Emily Cumming Hammond was born July 8, 1904, at Redcliffe Plantation in Beech Island, S.C., which had been built in 1859 by her great-grandfather, James Henry Hammond. Her great-grandfather, a slave owner, was governor of South Carolina from 1840 to 1842, and represented his state in the U.S. Senate from 1857 until it seceded in 1860.
A tomboy in her childhood, she roamed Kathwood, her parent's 1,000-acre estate near the South Carolina-Georgia border, caring for ailing farm animals and accompanying her mother on sick visits to the 20 black families who lived on her family's farm and to neighbors.
"Mother did so much to take care of people on the farm that I was inspired to study medicine. I was about 13 years old when I realized that I could be a doctor, and soon after that, nearly everyone began to call me 'Doc,'" she told Ms. Magnotti.
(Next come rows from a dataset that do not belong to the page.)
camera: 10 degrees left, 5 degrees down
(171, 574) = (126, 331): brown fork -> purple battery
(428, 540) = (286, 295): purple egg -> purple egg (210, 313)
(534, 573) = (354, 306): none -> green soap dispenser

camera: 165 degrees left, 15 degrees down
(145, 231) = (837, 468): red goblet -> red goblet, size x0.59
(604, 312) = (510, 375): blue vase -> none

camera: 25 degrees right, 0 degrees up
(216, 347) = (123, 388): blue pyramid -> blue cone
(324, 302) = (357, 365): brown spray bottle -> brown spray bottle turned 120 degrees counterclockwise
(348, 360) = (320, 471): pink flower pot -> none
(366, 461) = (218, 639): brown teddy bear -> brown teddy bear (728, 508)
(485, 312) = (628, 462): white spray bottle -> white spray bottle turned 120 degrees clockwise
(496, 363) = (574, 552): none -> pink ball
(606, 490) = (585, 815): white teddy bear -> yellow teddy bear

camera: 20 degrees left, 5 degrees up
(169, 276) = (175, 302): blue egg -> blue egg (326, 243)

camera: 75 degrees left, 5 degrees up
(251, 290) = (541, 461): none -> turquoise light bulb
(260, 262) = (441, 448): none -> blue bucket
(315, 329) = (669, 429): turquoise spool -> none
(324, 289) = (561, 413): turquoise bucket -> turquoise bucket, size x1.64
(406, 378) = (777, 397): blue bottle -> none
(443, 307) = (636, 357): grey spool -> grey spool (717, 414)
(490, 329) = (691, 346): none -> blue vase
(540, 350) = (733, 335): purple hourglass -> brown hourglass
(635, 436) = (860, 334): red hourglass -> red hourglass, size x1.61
Dr. Wilson graduated from Goucher College and did premedical studies at the University of Georgia. In 1927, she graduated from the Medical College of Georgia, the only woman in her class and the second to graduate from the Augusta, Ga., college.
After completing her internship at the Central of Georgia Railroad Hospital in Savannah, she came to Baltimore to do medical research at Johns Hopkins Hospital, where she worked before taking a leave and the job in Friendship.
In 1932, she married John Fletcher Wilson and moved her medical office to their family farm in Lothian. Fifteen years later, the couple purchased Obligation Farm, a historic Harwood farm that dates to the late 1600s. Mr. Wilson died in 1952.
Initially denied admission to the staff of Anne Arundel Hospital, now Anne Arundel Medical Center, she became chief of its staff in 1951 and later served as president of the Anne Arundel Medical Society.
Dr. Wilson had numerous accomplishments, including diagnosing the first case of Rocky Mountain spotted fever in the state in the late 1940s, as well as establishing syphilis and prenatal clinics in the county.
Being a country doctor, she told The Sun in a 1981 article, is "something I feel at home with. Most of the time, I leave here feeling I have helped someone."
She retired in 1982.
In 1974, she married Albert Tupper Walker, whom she had dated when she was 17, though she continued to use her first husband's last name professionally. Mr. Walker died in 1988.
Dr. Wilson lived alone at Obligation Farm until moving to Spa Creek Center in 2005.
In 1995, she told her biographer, "I'm going to keep on going until I get old."
She was a communicant of Our Lady of Sorrows Roman Catholic Church in Owensville, where a Mass of Christian burial will be offered at 10 a.m. today.
Surviving are two sons, John F. Wilson Jr. and Christopher H. Wilson,
both of Harwood; and two grandchildren.